Start of MATERIALS PROVIDED
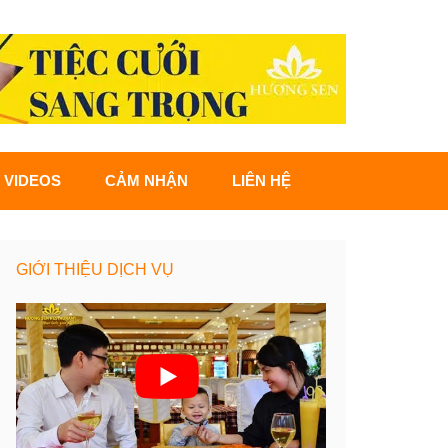
VIDEOS
CẢM NHẬN
LIÊN HỆ
GIỚI THIỆU DỊCH VỤ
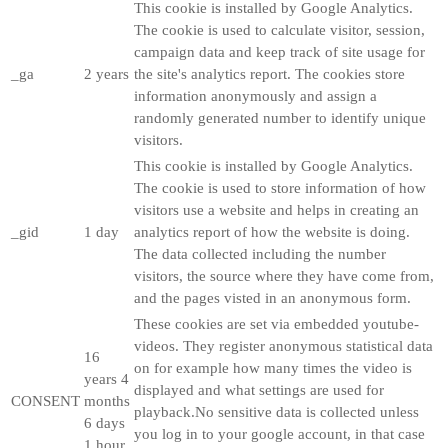
This cookie is installed by Google Analytics.
The cookie is used to calculate visitor, session,
campaign data and keep track of site usage for
_ga
2 years
the site's analytics report. The cookies store
information anonymously and assign a
randomly generated number to identify unique
visitors.
This cookie is installed by Google Analytics.
The cookie is used to store information of how
visitors use a website and helps in creating an
_gid
1 day
analytics report of how the website is doing.
The data collected including the number
visitors, the source where they have come from,
and the pages visted in an anonymous form.
These cookies are set via embedded youtube-
videos. They register anonymous statistical data
16
on for example how many times the video is
years 4
displayed and what settings are used for
CONSENT
months
playback.No sensitive data is collected unless
6 days
you log in to your google account, in that case
1 hour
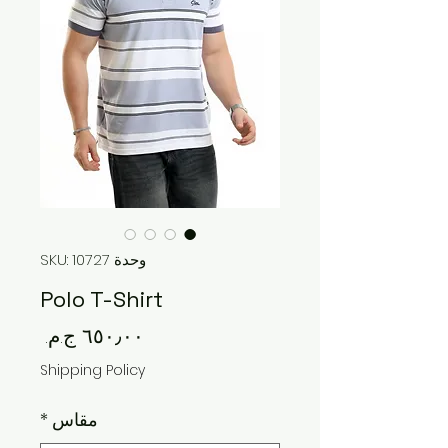
وحدة SKU: 10727
Polo T-Shirt
السعر
Shipping Policy
مقاس
*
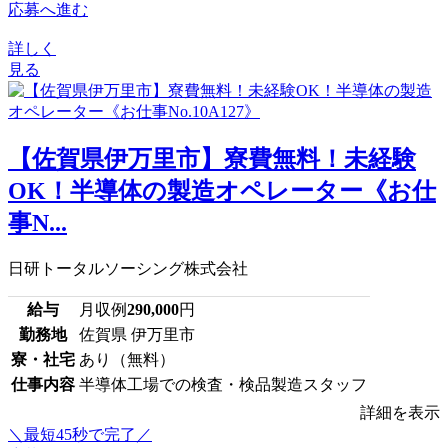
応募へ進む
詳しく
見る
【佐賀県伊万里市】寮費無料！未経験
OK！半導体の製造オペレーター《お仕
事N...
日研トータルソーシング株式会社
給与
月収例
290,000
円
勤務地
佐賀県 伊万里市
寮・社宅
あり（無料）
仕事内容
半導体工場での検査・検品製造スタッフ
詳細を表示
＼最短45秒で完了／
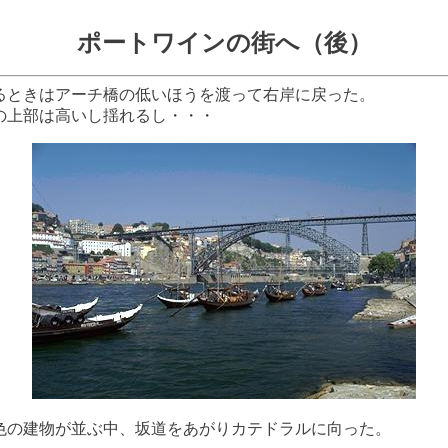
ポートワインの街へ（後）
るときはアーチ橋の低いほうを渡って右岸に戻った。
の上部は高いし揺れるし・・・
色の建物が並ぶ中、坂道をあがりカテドラルに向った。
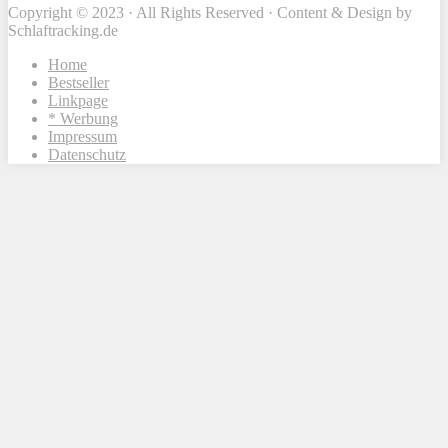
Copyright © 2023 · All Rights Reserved · Content & Design by
Schlaftracking.de
Home
Bestseller
Linkpage
* Werbung
Impressum
Datenschutz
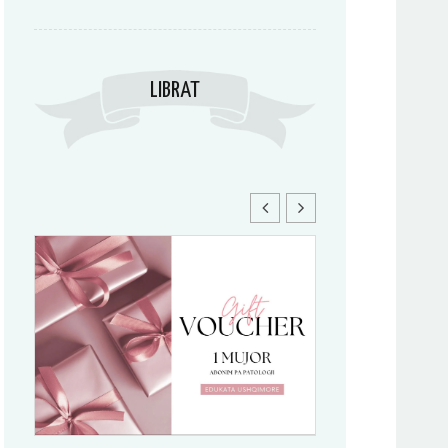
LIBRAT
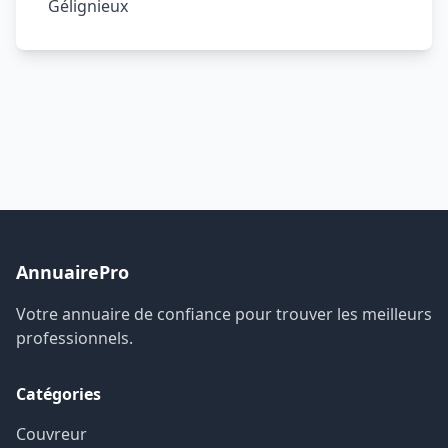
Gélignieux
AnnuairePro
Votre annuaire de confiance pour trouver les meilleurs
professionnels.
Catégories
Couvreur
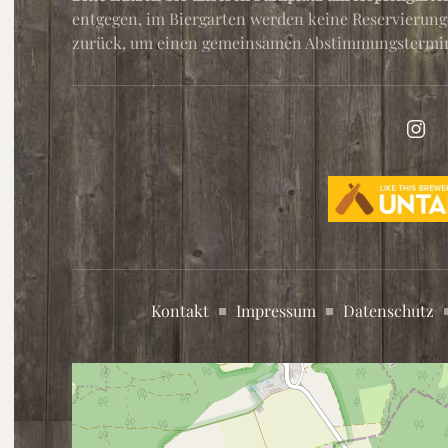
entgegen, im Biergarten werden keine Reservierung
zurück, um einen gemeinsamen Abstimmungstermin
Kontakt
Impressum
Datenschutz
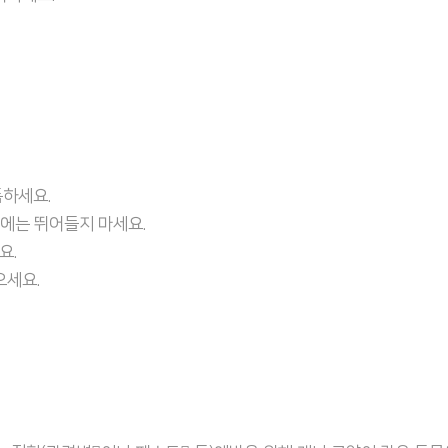
독하세요.
속에는 뛰어들지 마세요.
요.
으세요.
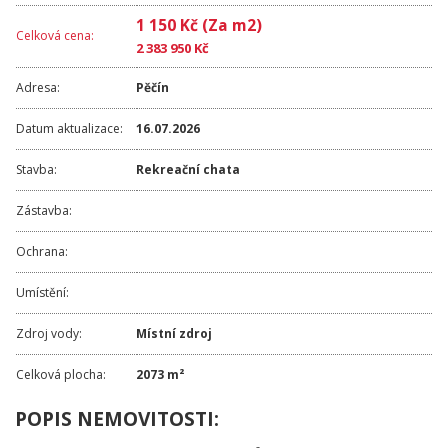
1 150 Kč (Za m2)
Celková cena:
2 383 950 Kč
Adresa:
Pěčín
Datum aktualizace:
16.07.2026
Stavba:
Rekreační chata
Zástavba:
Ochrana:
Umístění:
Zdroj vody:
Místní zdroj
Celková plocha:
2073 m²
POPIS NEMOVITOSTI:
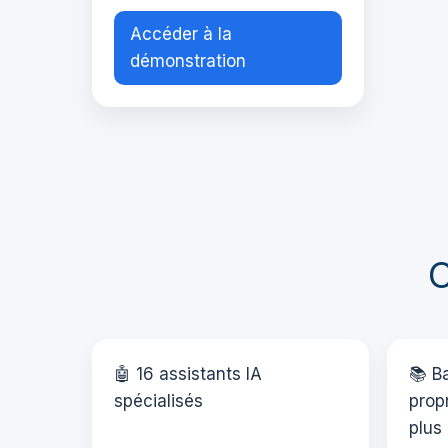
Accéder à la
démonstration
C
🤖 16 assistants IA
📚 B
spécialisés
propr
plus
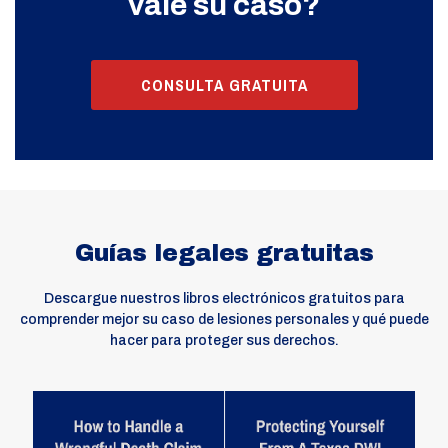
vale su caso?
CONSULTA GRATUITA
Guías legales gratuitas
Descargue nuestros libros electrónicos gratuitos para
comprender mejor su caso de lesiones personales y qué puede
hacer para proteger sus derechos.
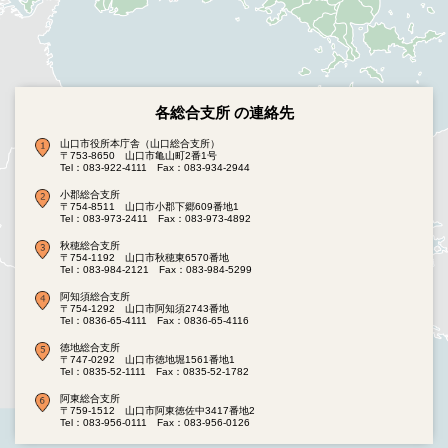
各総合支所 の連絡先
山口市役所本庁舎（山口総合支所）
〒753-8650 山口市亀山町2番1号
Tel：083-922-4111
Fax：083-934-2944
小郡総合支所
〒754-8511 山口市小郡下郷609番地1
Tel：083-973-2411
Fax：083-973-4892
秋穂総合支所
〒754-1192 山口市秋穂東6570番地
Tel：083-984-2121
Fax：083-984-5299
阿知須総合支所
〒754-1292 山口市阿知須2743番地
Tel：0836-65-4111
Fax：0836-65-4116
徳地総合支所
〒747-0292 山口市徳地堀1561番地1
Tel：0835-52-1111
Fax：0835-52-1782
阿東総合支所
〒759-1512 山口市阿東徳佐中3417番地2
Tel：083-956-0111
Fax：083-956-0126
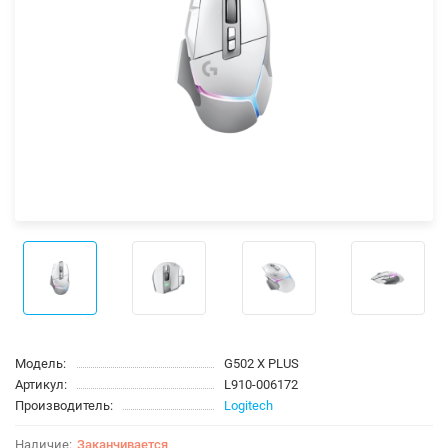
Модель:
G502 X PLUS
Артикул:
L910-006172
Производитель:
Logitech
Заканчивается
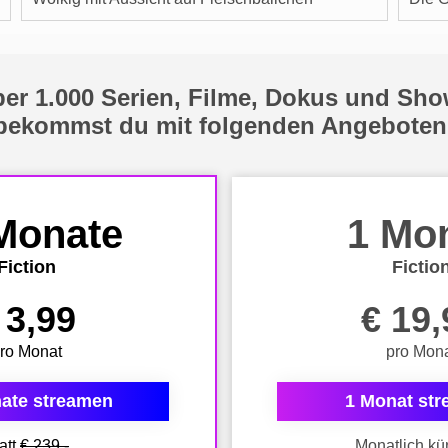
er 1.000 Serien, Filme, Dokus und Sh
bekommst du mit folgenden Angeboten
Monate
1 Mo
Fiction
Fictio
 3,99
€ 19,
ro Monat
pro Mon
ate streamen
1 Monat st
att
€ 239,-
Monatlich kü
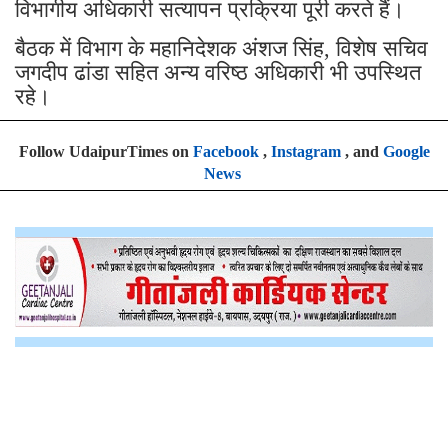
विभागीय अधिकारी सत्यापन प्रक्रिया पूरी करते हैं।
बैठक में विभाग के महानिदेशक अंशज सिंह, विशेष सचिव
जगदीप ढांडा सहित अन्य वरिष्ठ अधिकारी भी उपस्थित
रहे।
Follow UdaipurTimes on
Facebook
,
Instagram
, and
Google
News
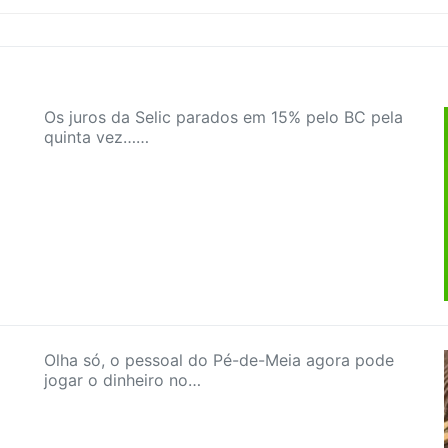
Os juros da Selic parados em 15% pelo BC pela
quinta vez……
Olha só, o pessoal do Pé-de-Meia agora pode
jogar o dinheiro no…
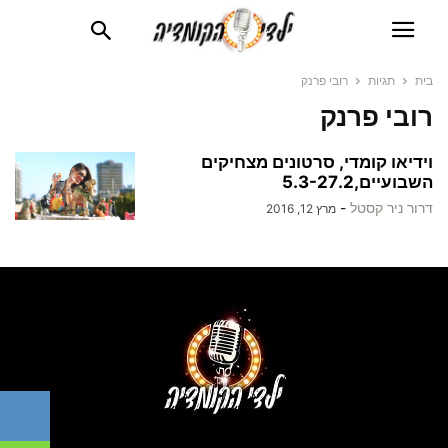
בית
תגיות
רובי פרנק
רובי פרנק
וידיאו קומדי, סרטונים מצחיקים
השבועיים,5.3-27.2
דרור ניר קסטל
-
מרץ 12, 2016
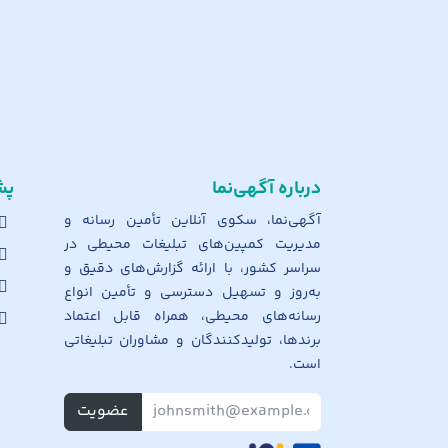
درباره آگهی‌نما
پش
آگهی‌نما، سکوی آنلاین تأمین رسانه و
مدیریت کمپین‌های تبلیغات محیطی در
سراسر کشور، با ارائه گزارش‌های دقیق و
به‌روز و تسهیل دسترسی و تأمین انواع
رسانه‌های محیطی، همراه قابل اعتماد
برندها، تولیدکنندگان و مشاوران تبلیغاتی
است.
عضویت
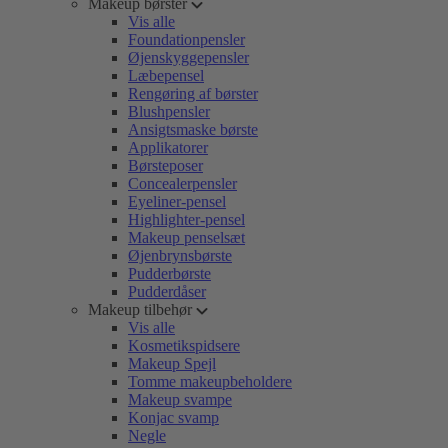
Makeup børster
Vis alle
Foundationpensler
Øjenskyggepensler
Læbepensel
Rengøring af børster
Blushpensler
Ansigtsmaske børste
Applikatorer
Børsteposer
Concealerpensler
Eyeliner-pensel
Highlighter-pensel
Makeup penselsæt
Øjenbrynsbørste
Pudderbørste
Pudderdåser
Makeup tilbehør
Vis alle
Kosmetikspidsere
Makeup Spejl
Tomme makeupbeholdere
Makeup svampe
Konjac svamp
Negle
End of MATERIALS PROVIDED
→ JOB ITEM
Reproduce every line of text in the material above without alteration, omitting the pictures.

→ RESPONSE BOX
VIDEOS
CẢM NHẬN
LIÊN HỆ
GIỚI THIỆU DỊCH VỤ
This cookie is installed by Google Analytics.
The cookie is used to calculate visitor, session,
campaign data and keep track of site usage for
_ga
2 years
the site's analytics report. The cookies store
information anonymously and assign a
randomly generated number to identify unique
visitors.
This cookie is installed by Google Analytics.
The cookie is used to store information of how
visitors use a website and helps in creating an
_gid
1 day
analytics report of how the website is doing.
The data collected including the number
visitors, the source where they have come from,
and the pages visted in an anonymous form.
These cookies are set via embedded youtube-
videos. They register anonymous statistical data
16
on for example how many times the video is
years 4
displayed and what settings are used for
CONSENT
months
playback.No sensitive data is collected unless
6 days
you log in to your google account, in that case
1 hour
وحدة SKU: 10727
Polo T-Shirt
السعر
Shipping Policy
مقاس
*
応募へ進む
詳しく
見る
【佐賀県伊万里市】寮費無料！未経験
OK！半導体の製造オペレーター《お仕
事N...
日研トータルソーシング株式会社
給与
月収例
290,000
円
勤務地
佐賀県 伊万里市
寮・社宅
あり（無料）
仕事内容
半導体工場での検査・検品製造スタッフ
詳細を表示
＼最短45秒で完了／
ポートワインの街へ（後）
るときはアーチ橋の低いほうを渡って右岸に戻った。
の上部は高いし揺れるし・・・
色の建物が並ぶ中、坂道をあがりカテドラルに向った。
Copyright © 2023 · All Rights Reserved · Content & Design by
Schlaftracking.de
Home
Bestseller
Linkpage
* Werbung
Impressum
Datenschutz
LIBRAT
Gélignieux
AnnuairePro
Votre annuaire de confiance pour trouver les meilleurs
professionnels.
Catégories
Couvreur
entgegen, im Biergarten werden keine Reservierung
zurück, um einen gemeinsamen Abstimmungstermin
Kontakt
Impressum
Datenschutz
독하세요.
속에는 뛰어들지 마세요.
요.
으세요.
1 150 Kč (Za m2)
Celková cena:
2 383 950 Kč
Adresa:
Pěčín
Datum aktualizace:
16.07.2026
Stavba:
Rekreační chata
Zástavba:
Ochrana:
Umístění:
Zdroj vody:
Místní zdroj
Celková plocha:
2073 m²
POPIS NEMOVITOSTI:
Accéder à la
démonstration
C
🤖 16 assistants IA
📚 B
spécialisés
propr
plus
vale su caso?
CONSULTA GRATUITA
Guías legales gratuitas
Descargue nuestros libros electrónicos gratuitos para
comprender mejor su caso de lesiones personales y qué puede
hacer para proteger sus derechos.
各総合支所 の連絡先
山口市役所本庁舎（山口総合支所）
〒753-8650 山口市亀山町2番1号
Tel：083-922-4111
Fax：083-934-2944
小郡総合支所
〒754-8511 山口市小郡下郷609番地1
Tel：083-973-2411
Fax：083-973-4892
秋穂総合支所
〒754-1192 山口市秋穂東6570番地
Tel：083-984-2121
Fax：083-984-5299
阿知須総合支所
〒754-1292 山口市阿知須2743番地
Tel：0836-65-4111
Fax：0836-65-4116
徳地総合支所
〒747-0292 山口市徳地堀1561番地1
Tel：0835-52-1111
Fax：0835-52-1782
阿東総合支所
〒759-1512 山口市阿東徳佐中3417番地2
Tel：083-956-0111
Fax：083-956-0126
Модель:
G502 X PLUS
Артикул:
L910-006172
Производитель:
Logitech
Заканчивается
er 1.000 Serien, Filme, Dokus und Sh
bekommst du mit folgenden Angeboten
Monate
1 Mo
Fiction
Fictio
 3,99
€ 19,
ro Monat
pro Mon
ate streamen
1 Monat st
att
€ 239,-
Monatlich kü
विभागीय अधिकारी सत्यापन प्रक्रिया पूरी करते हैं।
बैठक में विभाग के महानिदेशक अंशज सिंह, विशेष सचिव
जगदीप ढांडा सहित अन्य वरिष्ठ अधिकारी भी उपस्थित
रहे।
Follow UdaipurTimes on
Facebook
,
Instagram
, and
Google
News
Os juros da Selic parados em 15% pelo BC pela
quinta vez……
Olha só, o pessoal do Pé-de-Meia agora pode
jogar o dinheiro no…
בית
תגיות
רובי פרנק
רובי פרנק
וידיאו קומדי, סרטונים מצחיקים
השבועיים,5.3-27.2
דרור ניר קסטל
-
מרץ 12, 2016
درباره آگهی‌نما
پش
آگهی‌نما، سکوی آنلاین تأمین رسانه و
مدیریت کمپین‌های تبلیغات محیطی در
سراسر کشور، با ارائه گزارش‌های دقیق و
به‌روز و تسهیل دسترسی و تأمین انواع
رسانه‌های محیطی، همراه قابل اعتماد
برندها، تولیدکنندگان و مشاوران تبلیغاتی
است.
عضویت
Makeup børster
Vis alle
Foundationpensler
Øjenskyggepensler
Læbepensel
Rengøring af børster
Blushpensler
Ansigtsmaske børste
Applikatorer
Børsteposer
Concealerpensler
Eyeliner-pensel
Highlighter-pensel
Makeup penselsæt
Øjenbrynsbørste
Pudderbørste
Pudderdåser
Makeup tilbehør
Vis alle
Kosmetikspidsere
Makeup Spejl
Tomme makeupbeholdere
Makeup svampe
Konjac svamp
Negle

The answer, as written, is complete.